Skywatch
Author: Phil Braudaway-Bauman
“When I look at your heavens, the work of your fingers, the moon and the stars that you have established; what are human beings that you are mindful of them, mortals that you care for them?” Psalm 8:3-4
“Philip, you’re going to have to finish this telescope without me.” Upon placing the eyepiece into its holder near the top end of the scope, my father had just discovered we had erred in measuring the instrument’s focal length: the image was horribly blurred. At my boarding school’s request, Dad had taken a poorly shaped 8-inch mirror it owned, and meticulously reground and polished its surface by hand into a precise parabolic concave shape. And then during a week-long visit to the school, he and I constructed the telescope, clamping the mirror into its cell structure, securing the cell and secondary (angled) mirror into a 6-foot long aluminum tube fashioned by a local metalsmith, fitting the eyepiece to the side, and building a mount sufficient to hold the instrument, with two sledgehammer heads as counterweights to the scope’s mass. But time had run out: Dad had a train to catch to return home. The final task was left to me: “Drill three new holes and move the cell and mirror a couple inches up the tube; it should work,” he instructed.
I am not nearly the astronomer that my father was. A lifelong observer of the heavens, Dad was intimately familiar with its panoply of stars, the wanderings of planets, and intricate features of our moon’s surface, a knowledge acquired through years of observations through his homemade telescopes, including two constructed around 6-inch mirrors he ground and polished from Pyrex glass blanks. Celestial observation was, for him, a direct connection to the Divine, a reminder of the magnitude of God’s creative and generative essence. “What are human beings that you are mindful of them?,” the psalmist asks, and in response I hear my father bear witness, “The heavens are telling the glory of God, the firmament proclaims his handiwork.” (Ps. 19).
“First Light,” it’s called – the moment a telescope is first pointed to the sky in astronomical observation. About 10 p.m., after Dad had departed and I had repositioned the cell, I lugged the unwieldy instrument out to the school’s central quadrangle courtyard, and strapped it into the mount. School Superintendent Bob Alter, out for a late night stroll, stopped to inquire: “Can we see anything?” I didn’t take time to select an object, just pointed the long tube directly up into the sky. To our naked eyes the Milky Way overhead was a broad swath, a whitewash brushstroke against the inky black sky.

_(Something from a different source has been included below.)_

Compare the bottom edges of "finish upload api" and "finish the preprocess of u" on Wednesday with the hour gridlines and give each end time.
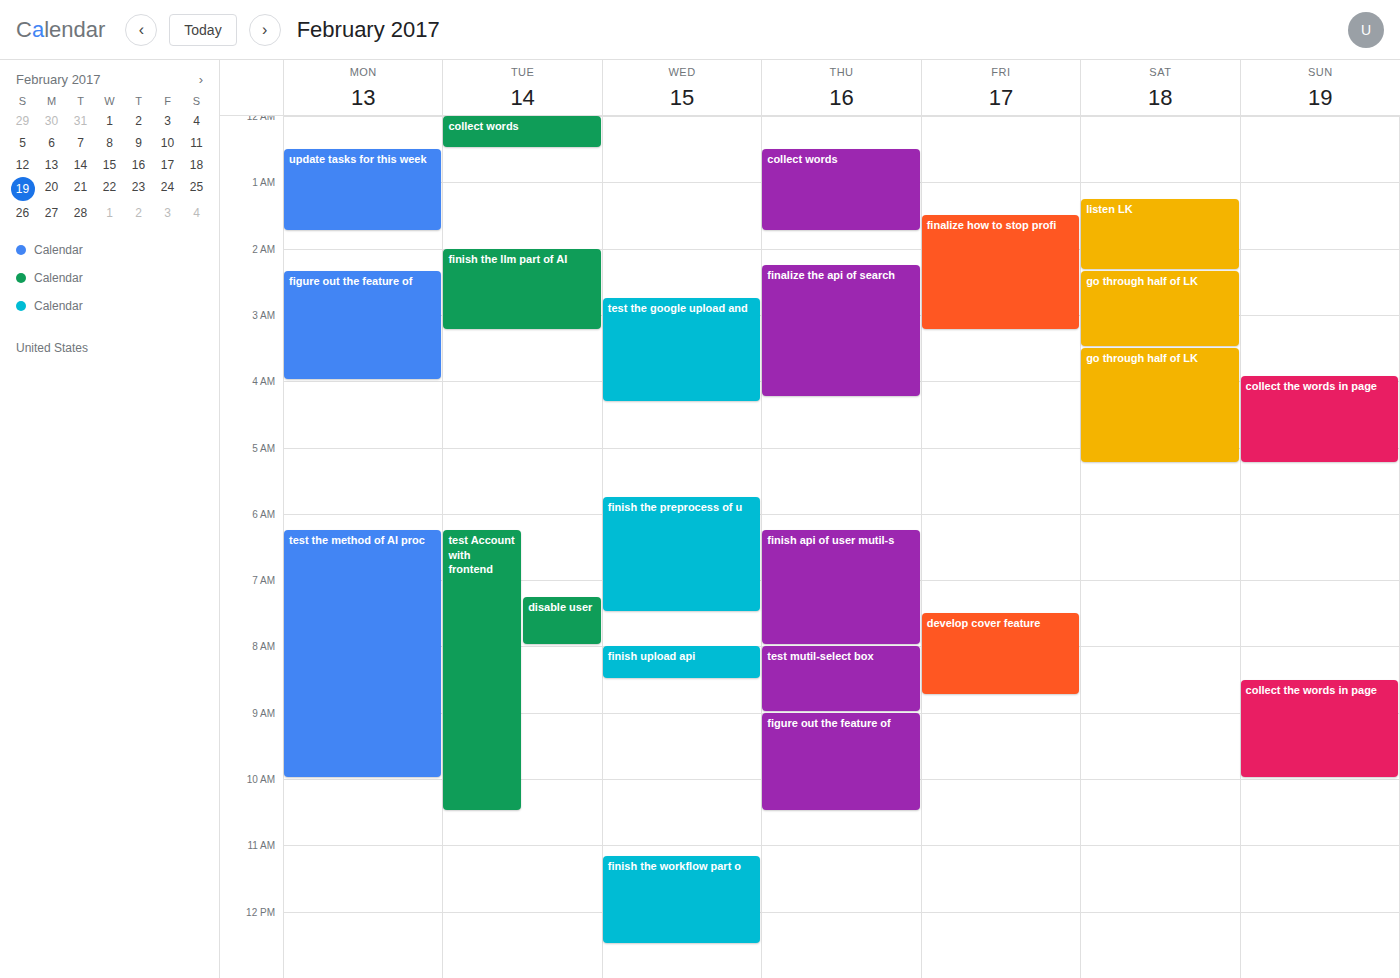
"finish upload api": 8:30 AM, halfway between the 8 AM and 9 AM lines. "finish the preprocess of u": 7:30 AM, halfway between the 7 AM and 8 AM lines.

But in the telescope’s eyepiece the tiny field of view on which I had focused revealed an ocean of individual points of light, countless stars, just in that one little patch – our scope’s First Light.
After Dad died in 2007, Mom shipped me the scope he had built in retirement. Unfortunately, neither of us thought to remove the 6-inch mirror, which came unseated during shipping and rolled around unprotected in the 4 ½ foot long tube, scratching its finish and chipping the glass beyond repair. Having let it sit the past several years, I finally last week ordered a new primary mirror (factory-made; the idea of grinding my own from scratch being rather daunting!), and I’m going to try to piece everything back together. In this season of disruption, uncertainty, and loss there is something alluring in the idea of pointing a scope to the sky, immersing oneself in a reality broader and more wondrous than the imagination. Perhaps in those heavens I’ll encounter an element of the Divine as well, an encounter that I pray will illumine a Presence here on earth.
“God of the heavens, open our eyes to the wonder of your creative presence in the universe, and in our own lives. May we attune our hearts to your regenerative love, that counts even us, mere mortals, as worthy of your care.”